Le Traité d’Interdiction Complète des Essais Nucléaires (TICE ou TICEN) signé par 183 États interdit les essais nucléaires, mais près de vingt ans plus tard, il en est encore au stade de l’entrée en vigueur en raison de sa non-ratification par huit États, parmi lesquels plusieurs sont dotés d’armes nucléaires. Néanmoins, les essais d’armes nucléaires sont considérés comme une violation d’une norme prédominante.
Néanmoins, la possession d’armes nucléaires et la menace de les utiliser ne sont pas actuellement interdites par le droit international, faisant d’elles les seules armes de destruction massive qui ne soient pas encore explicitement interdites par une convention internationale. Le Traité de Non-Prolifération nucléaire (TNP) interdit aux États parties non dotés d’armes nucléaires à la signature du traité d’acquérir des armes nucléaires, tout en obligeant ceux qui en possèdent à se désarmer.

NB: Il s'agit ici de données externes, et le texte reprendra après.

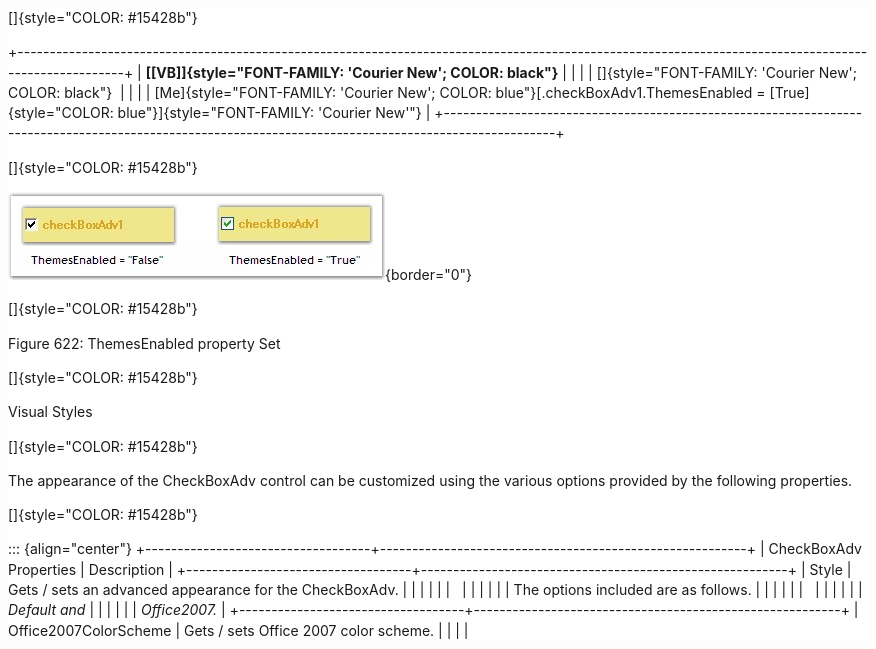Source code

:[]{style="COLOR: #15428b"} 

+------------------------------------------------------------------------------------------------------------------------------------------------------+
| **[\[VB\]]{style="FONT-FAMILY: 'Courier New'; COLOR: black"}**                                                                                       |
|                                                                                                                                                      |
| []{style="FONT-FAMILY: 'Courier New'; COLOR: black"}                                                                                                 |
|                                                                                                                                                      |
| [Me]{style="FONT-FAMILY: 'Courier New'; COLOR: blue"}[.checkBoxAdv1.ThemesEnabled = [True]{style="COLOR: blue"}]{style="FONT-FAMILY: 'Courier New'"} |
+------------------------------------------------------------------------------------------------------------------------------------------------------+

[]{style="COLOR: #15428b"} 

![](ImagesExt/image76_612.jpg){border="0"}

[]{style="COLOR: #15428b"} 

Figure 622: ThemesEnabled property Set

[]{style="COLOR: #15428b"} 

Visual Styles

[]{style="COLOR: #15428b"} 

The appearance of the CheckBoxAdv control can be customized using the various options provided by the following properties.

[]{style="COLOR: #15428b"} 

::: {align="center"}
+-----------------------------------+---------------------------------------------------------+
| CheckBoxAdv Properties            | Description                                             |
+-----------------------------------+---------------------------------------------------------+
| Style                             | Gets / sets an advanced appearance for the CheckBoxAdv. |
|                                   |                                                         |
|                                   |                                                         |
|                                   |                                                         |
|                                   | The options included are as follows.                    |
|                                   |                                                         |
|                                   |                                                         |
|                                   |                                                         |
|                                   | *Default and*                                           |
|                                   |                                                         |
|                                   | *Office2007.*                                           |
+-----------------------------------+---------------------------------------------------------+
| Office2007ColorScheme             | Gets / sets Office 2007 color scheme.                   |
|                                   |                                                         |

Comment un traité d’interdiction pourrait-il contraindre un État comme la Corée du Nord ?
Une interdiction des armes nucléaires établirait une norme internationale contre la possession de tels armements, ce qui permettrait d’amoindrir la valeur conférée à ces armes. Elle établirait une démarcation entre les États qui considèrent que les armes nucléaires sont inacceptables et illégitimes, et ceux qui pensent qu’elles sont légitimes et capables de maintenir la sécurité.
Les arguments avancés par la Corée du Nord pour défendre son programme d’armement et ses essais nucléaires font écho au raisonnement mis en avant – et de ce fait légitimé – par les États dotés d’armes nucléaires. La Corée du Nord annonce qu’elle « rejoint fièrement les rangs des États nucléaires avancés » équipée de « la plus puissante dissuasion nucléaire» comme moyen d’auto-défense contre « la menace nucléaire croissante et le chantage exercé par les forces américaines ». En 2015, le président François Hollande affirmait que les armes nucléaires de la France lui permettaient de « préserver notre liberté d’action et de décision en toute circonstance, parce que c’est elle qui me permet d’écarter toute menace de chantage d’origine étatique … Nos forces nucléaires doivent être capables d’infliger des dommages absolument inacceptables pour l’adversaire sur ses centres de pouvoir, c’est-à-dire, sur ses centres névralgiques, politiques, économiques et militaires. »
Si les armes nucléaires continuent d’être présentées comme un moyen légitime et utile pour assurer la sécurité, les États non dotés d’armes nucléaires pourraient viser à développer ces armes eux aussi.
Une interdiction des armes nucléaires créerait une norme mondiale contre les armes nucléaires, ce qui non seulement inciterait fortement les États dotés d’armes nucléaires tout autant que ceux qui n’en possèdent pas à rejeter durablement les armes nucléaires, mais permettrait également de préparer le terrain pour des progrès futurs dans des États comme la Corée du Nord en cas de changement de situation politique intérieure.